Seguiram-se aberturas em Londres, Singapura e Saint-Tropez, e ao mesmo tempo uma adaptação importante à sua estratégia digital. Com forte presença online mas sem um formato de conteúdo definido até então, Grolet se sentia sobrecarregado e sem ideias. Decidiu fazer o básico: vídeos de receitas com “um toque de mágica” nas transições. Assim, num estalar de dedos, padronizou sua comunicação institucional.

Outra coisa que mudou ao longo tempo foi seu estilo. As dólmãs de chef foram perdendo espaço para roupas de streetwear como camisetas ‘oversized’, tênis e boné. Tatuagens e barba também compõem o look.

Grolet afirma que a frequência com que posta afeta diretamente as vendas de suas lojas. E, para postar, precisa ter sua cara à frente das câmeras. “Mas não gosto de reclamar e trabalho muito. Hoje em dia faço o que é preciso, não o que eu quero,” disse. Vale notar que “trabalho” foi a palavra que o chef mais repetiu durante conversa de cerca de uma hora com o Brazil Journal.
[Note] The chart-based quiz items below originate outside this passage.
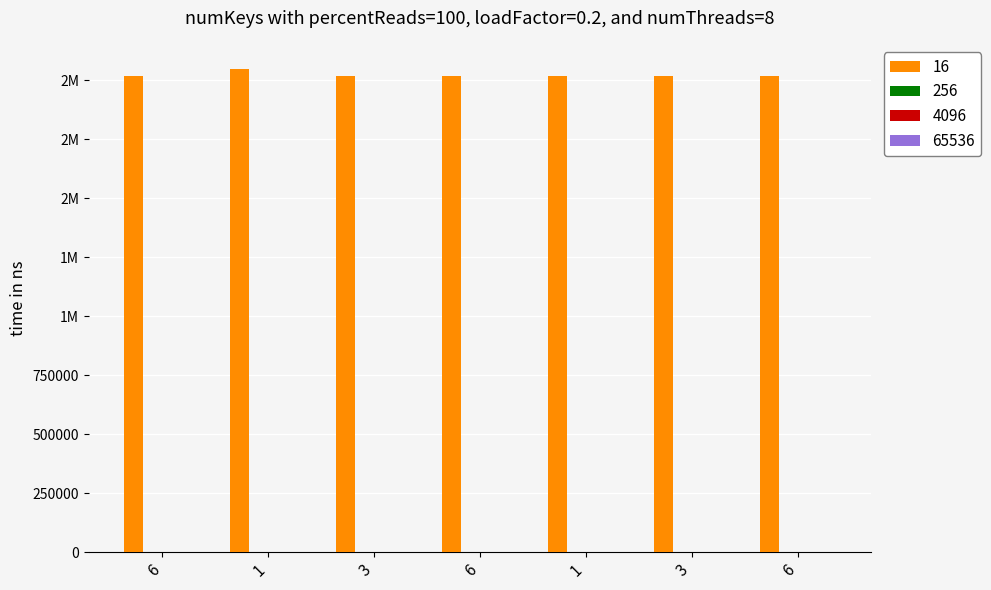

At how many categories does at least one series exceed 1810845?

7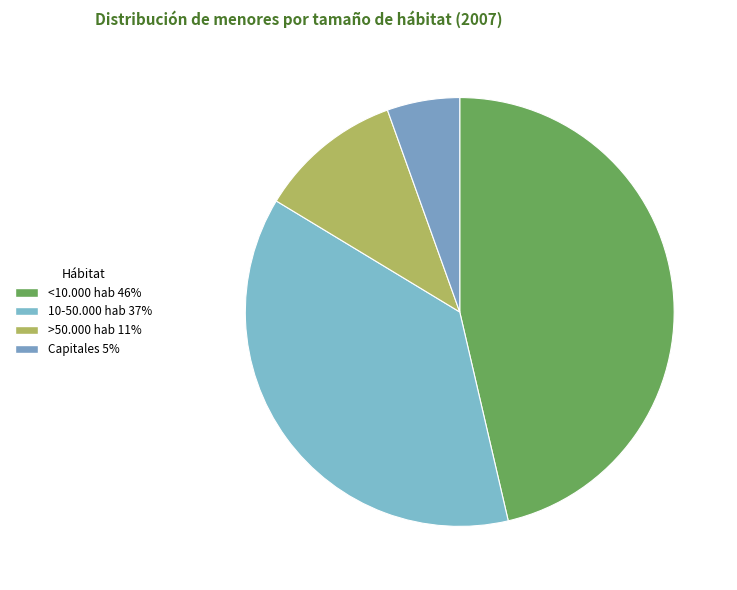

Which slice is the largest?

<10.000 hab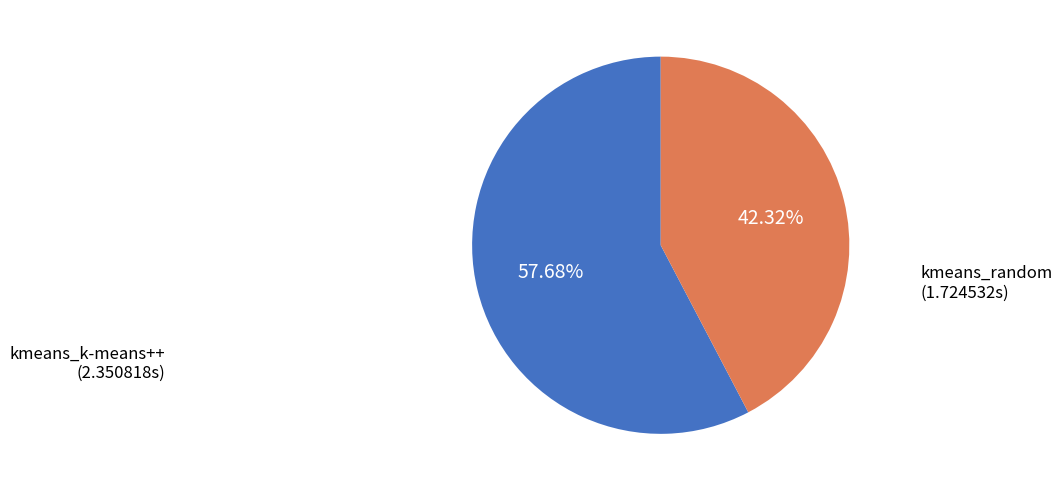

Between kmeans_k-means++ and kmeans_random, which is larger?

kmeans_k-means++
Ele não revela, no entanto, quantos doces de sua marca são produzidos e vendidos diariamente. “Todo mundo quer saber, mas nunca vou revelar.” 

O que dá para intuir é que esse número cresceu em 2024, após a inauguração do Cédric Grolet Café, novo endereço em que as estrelas são o croissant-donut (fusão das duas massas) e o cookie-pizza (fatias de biscoito que, juntas, formam um torta). Só que o sucesso de público, dessa vez, não veio acompanhado de aclamação da crítica.

“Grolet conquistou os corações dos parisienses em 2018, mas agora há uma sensação de esgotamento,” me disse um jornalista francês. Segundo ele, o elemento surpresa desapareceu e suas lojas estão predominantemente lotadas de turistas. “Ele está claramente visando os turistas americanos.”

Já um blogueiro do segmento opina que os parisienses que adoram pâtisserie não recorrem mais aos doces de Grolet pois são mais caros e não superam os da concorrência em sabor.

“Não como um doce dele há anos,” disse o editor de outra publicação especializada.

Grolet dá de ombros.  Diz que falam das suas criações há 10 anos, mas que as filas continuam crescendo e há muita clientela satisfeita, que sempre volta para comer mais. 

(Em um dia frio de novembro, cerca de 30 pessoas aguardam na fila a oportunidade de comprar uma “fruta” na loja Le Meurice. Um segurança organiza o processo, para tentar evitar que o trânsito de pedestres seja prejudicado. Os que compraram seus produtos previamente online têm uma fila distinta e menor. Entram quatro ou cinco pessoas na loja de cada vez e, após montar cada encomenda, a atendente mostra a caixa aberta ao cliente como quem apresenta joias. A embalagem e a sacola são cinza chumbo com detalhes em branco, simulando um padrão de mármore. O nome e a logo de Grolet aparecem em dourado.)

Ele acrescenta que poderia abrir mais 10 lojas, mas a prioridade agora é manter o padrão de qualidade.